Handbook ‘to define interoperability’

  • 2 September 2015
Handbook ‘to define interoperability’

An interoperability handbook and procurement guide will be released tomorrow to help clinical commissioning groups write their digital roadmaps and healthcare providers achieve the vision of interoperable patient records.

Inderjit Singh, NHS England's head of enterprise architecture, said at the NHS Expo in Manchester today that the interoperability handbook will support CCGs in preparing their plans for going paperless by 2020, which need to be submitted by next April.

Singh said these roadmaps will define and articulate where CCGs want to get to and a new ‘digital maturity index’ will define where they are now. The handbook is intended to help them get between these two places.

It will reiterate the ‘interoperability strategy’ that was first released as part of one of the National Information Board’s workstreams.

These are taking forward the latest NHS IT framework, ‘Personalised Health and Care 2020’, which was itself issued to support the ‘Five Year Forward View’ plan to save the NHS £22 billion by 2020-21.

The handbook will then give options for how to achieve the interoperability strategy’s ultimate aims and outline the standards, policy and guidance organisations should looking to consider when planning their digital journeys.

Singh said the handbook will help to define what is meant by interoperability as it is “an overused and overly technical word”.
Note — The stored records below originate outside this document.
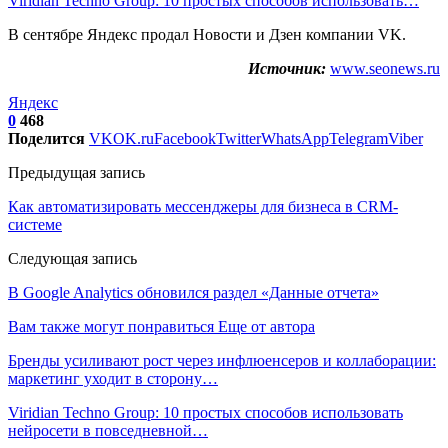
Viridian Techno Group: 10 простых способов использовать…
В сентябре Яндекс продал Новости и Дзен компании VK.
Источник:
www.seonews.ru
Яндекс
0
468
Поделится
VK
OK.ru
Facebook
Twitter
WhatsApp
Telegram
Viber
Предыдущая запись
Как автоматизировать мессенджеры для бизнеса в CRM-
системе
Следующая запись
В Google Analytics обновился раздел «Данные отчета»
Вам также могут понравиться
Еще от автора
Бренды усиливают рост через инфлюенсеров и коллаборации:
маркетинг уходит в сторону…
Viridian Techno Group: 10 простых способов использовать
нейросети в повседневной…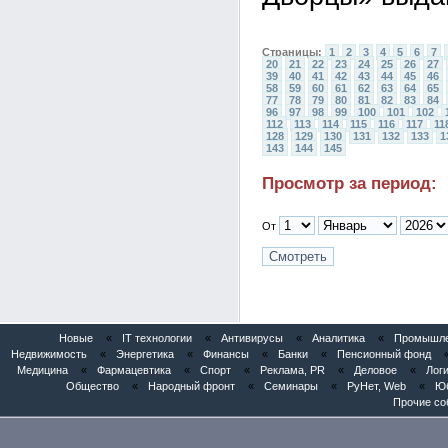
Страницы:
1
2
3
4
5
6
7
20
21
22
23
24
25
26
27
39
40
41
42
43
44
45
46
58
59
60
61
62
63
64
65
77
78
79
80
81
82
83
84
96
97
98
99
100
101
102
112
113
114
115
116
117
11
128
129
130
131
132
133
1
143
144
145
Просмотр за период:
От
Новые
«
IT технологии
«
Антивирусы
«
Аналитика
«
Промышлен
Недвижимость
«
Энергетика
«
Финансы
«
Банки
«
Пенсионный фонд
Медицина
«
Фармацевтика
«
Спорт
«
Реклама, PR
«
Деловое
«
Логи
Общество
«
Народный фронт
«
Семинары
«
РуНет, Web
«
Юб
Прочие со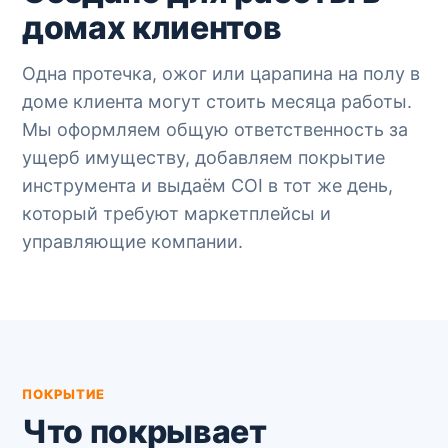
домах клиентов
Одна протечка, ожог или царапина на полу в
доме клиента могут стоить месяца работы.
Мы оформляем общую ответственность за
ущерб имуществу, добавляем покрытие
инструмента и выдаём COI в тот же день,
который требуют маркетплейсы и
управляющие компании.
ПОКРЫТИЕ
Что покрывает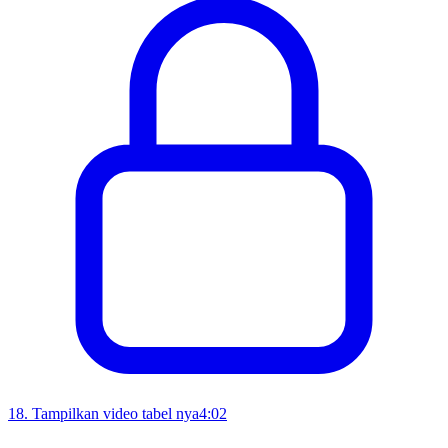
18
.
Tampilkan video tabel nya
4:02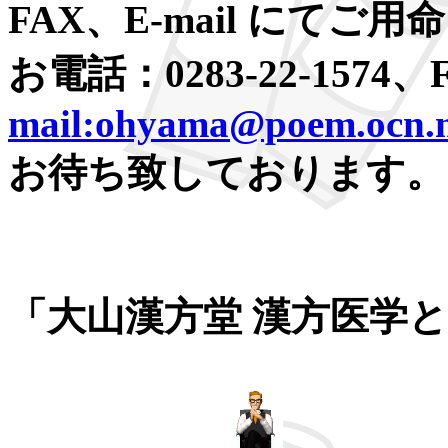
FAX、E-mail にてご
お電話：0283-22-1574、F
mail:ohyama@poem.ocn.n
お待ち致しております。
「大山漢方堂 漢方医学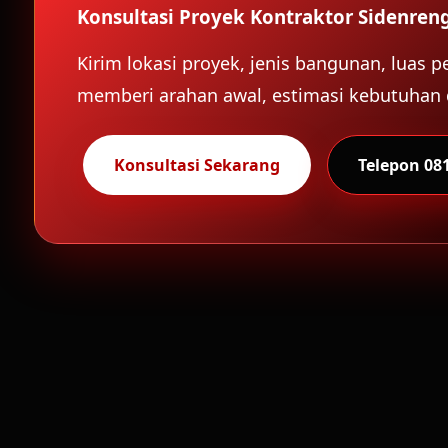
Konsultasi Proyek Kontraktor Sidenre
Kirim lokasi proyek, jenis bangunan, luas
memberi arahan awal, estimasi kebutuhan 
Konsultasi Sekarang
Telepon 08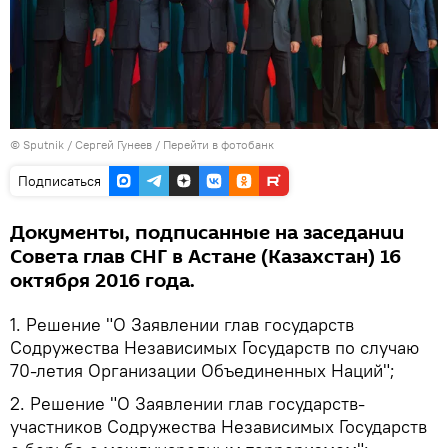
©
Sputnik
/ Сергей Гунеев
/
Перейти в фотобанк
Подписаться
Документы, подписанные на заседании
Совета глав СНГ в Астане (Казахстан) 16
октября 2016 года.
1. Решение "О Заявлении глав государств
Содружества Независимых Государств по случаю
70-летия Организации Объединенных Наций";
2. Решение "О Заявлении глав государств-
участников Содружества Независимых Государств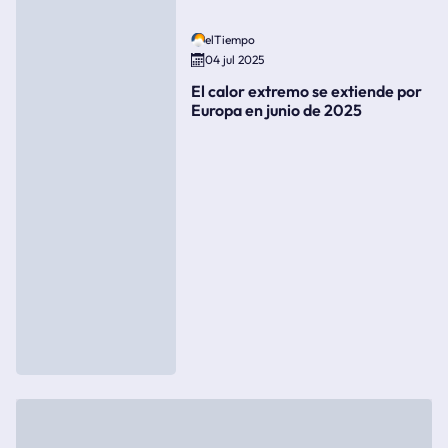
elTiempo
04 jul 2025
El calor extremo se extiende por
Europa en junio de 2025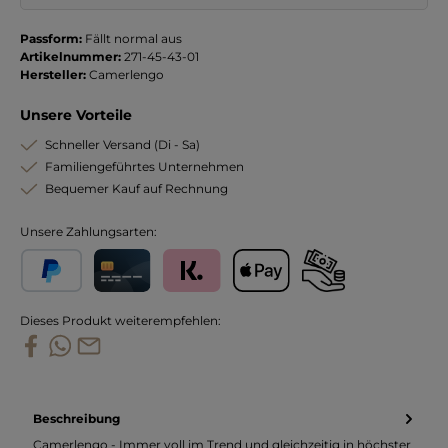
Passform:
Fällt normal aus
Artikelnummer:
271-45-43-01
Hersteller:
Camerlengo
Unsere Vorteile
Schneller Versand (Di - Sa)
Familiengeführtes Unternehmen
Bequemer Kauf auf Rechnung
Unsere Zahlungsarten:
PayPal
Kreditkarte
Klarna
Apple Pay
Vorkasse
Dieses Produkt weiterempfehlen:
Beschreibung
Camerlengo - Immer voll im Trend und gleichzeitig in höchster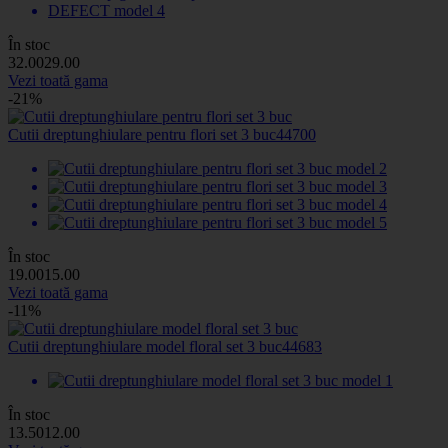
În stoc
32
.00
29
.00
Vezi toată gama
-21%
Cutii dreptunghiulare pentru flori set 3 buc
44700
În stoc
19
.00
15
.00
Vezi toată gama
-11%
Cutii dreptunghiulare model floral set 3 buc
44683
În stoc
13
.50
12
.00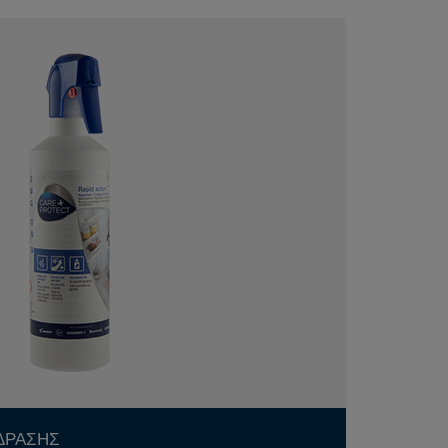
 ΔΡΑΣΗΣ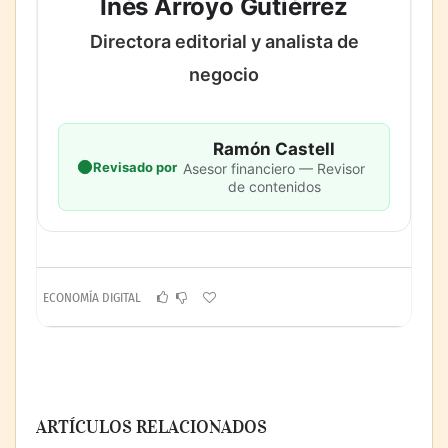
Inés Arroyo Gutiérrez
Directora editorial y analista de
negocio
Ramón Castell
Revisado por
Asesor financiero — Revisor
de contenidos
ECONOMÍA DIGITAL
ARTÍCULOS RELACIONADOS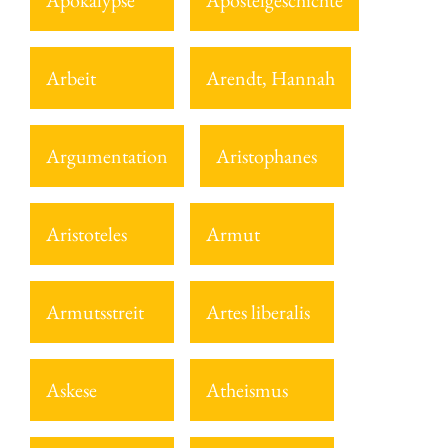
Apokalypse
Apostelgeschichte
Arbeit
Arendt, Hannah
Argumentation
Aristophanes
Aristoteles
Armut
Armutsstreit
Artes liberalis
Askese
Atheismus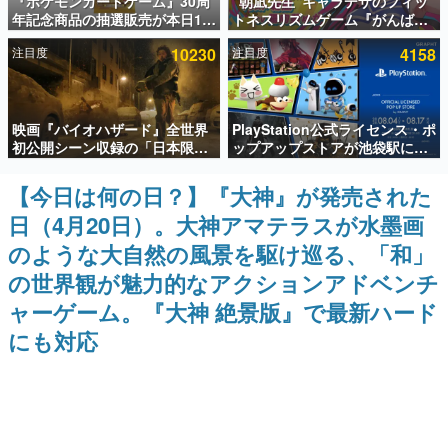
『ポケモンカードゲーム』30周
“朝凪先生”キャラデザのフィッ
年記念商品の抽選販売が本日12
トネスリズムゲーム『がんば
インタビュー
時より開始。拡張パック「30th
れ！チアリズム』Steamストア
注目度
10230
注目度
4158
CELEBRATION」のボックス
ページが公開。キャラクターの
連載・特集一覧
に、「プレミアムデッキセット
CVは陽向葵ゅかさん
エーフィ・ブラッキー」
「FUTURISTIC BOX」の計3商
殿堂入り記事
品
映画『バイオハザード』全世界
PlayStation公式ライセンス・ポ
SNS拡散数が数千以上！ ページビュー数万以上！ などな
ど。多くの人々に読まれた、電ファミ渾身の“殿堂入り”記
初公開シーン収録の「日本限
ップアップストアが池袋駅にて
事をまとめました。
定」予告映像が解禁。バイオの
期間限定で開催。夏のアパレル
日（8月10日）にあわせて、
や『ブラッドボーン』の新作ア
【今日は何の日？】『大神』が発売された
ゲームの企画書
「ラクーンシティ総合病院」へ
イテムが登場
名作ゲームクリエイターの方々に製作時のエピソードをお
日（4月20日）。大神アマテラスが水墨画
行く配達人の姿が披露
聞きし、ヒットする企画（ゲーム）とは何か？を探ってい
きます。
のような大自然の風景を駆け巡る、「和」
赫本
の世界観が魅力的なアクションアドベンチ
この物語を解いてはいけない。『赫本』は、〈試験問題〉
ャーゲーム。『大神 絶景版』で最新ハード
の形をした短編ホラー小説集です。
にも対応
新世代に訊く
これからのデジタルゲーム市場を担う若きクリエイター達
の姿を追い、彼らのルーツと情熱を探っていきます。
ゲーム世代の作家たち
ゲームに多大な影響を受けた作家さんに取材し、ゲームが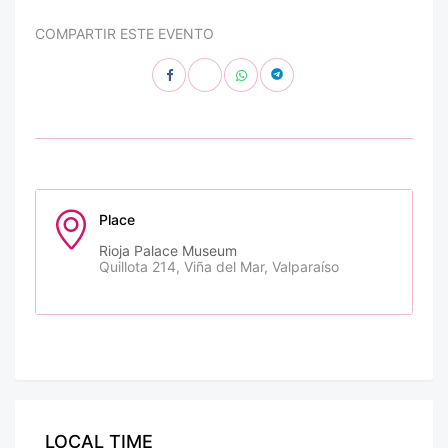
COMPARTIR ESTE EVENTO
Place
Rioja Palace Museum
Quillota 214, Viña del Mar, Valparaíso
LOCAL TIME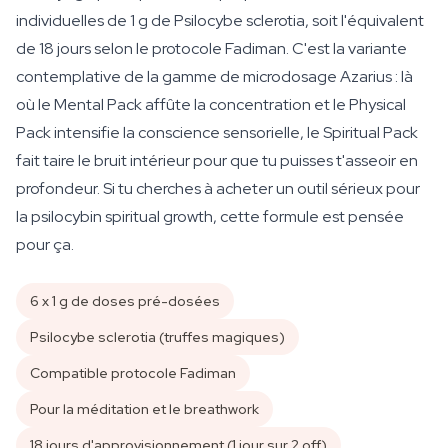
individuelles de 1 g de Psilocybe sclerotia, soit l'équivalent
de 18 jours selon le protocole Fadiman. C'est la variante
contemplative de la gamme de microdosage Azarius : là
où le Mental Pack affûte la concentration et le Physical
Pack intensifie la conscience sensorielle, le Spiritual Pack
fait taire le bruit intérieur pour que tu puisses t'asseoir en
profondeur. Si tu cherches à acheter un outil sérieux pour
la psilocybin spiritual growth, cette formule est pensée
pour ça.
6 x 1 g de doses pré-dosées
Psilocybe sclerotia (truffes magiques)
Compatible protocole Fadiman
Pour la méditation et le breathwork
18 jours d'approvisionnement (1 jour sur 2 off)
He added that while NHS England does not want to dictate what CCGs and providers should do, the guidance will provide an “overall framework for local decision making to occur.”

“The last thing we want to do is create more and more portals and systems, so this is around: ‘How do you make it as easy as possible for clinicians to access this information?’” he said.

Singh said the key will be the use of open APIs, which will help information sharing both locally and beyond geographic borders.

While local areas will have autonomy on how they achieve the paperless target, there is an expectation that APIs will be exposed, regardless of vendor or location.

“Patients will be crossing localities so we need a common set of APIs so patients can move across geographies and localities and still get access to their information,” he said.

The eventual aim is for clinicians to use their native IT system to access directly and contribute to summary and detailed care information about their patients; and for patients themselves to be able to access this information.  

NHS England is also working on a national patient record index to allow healthcare providers to see where information on a patient is held.

Singh said he does not want to create a situation in 2020 in which there are more information silos than already exist.

He said NHS England is working with the pioneer sites, vanguards and Prime Minister’s Challenge Fund areas to help understand the priorities and potential blockers to achieving interoperability and provide best practice examples for other regions to use.

NHS England is also supporting an interoperability charter released by Tech UK, and this will be referenced in the handbook.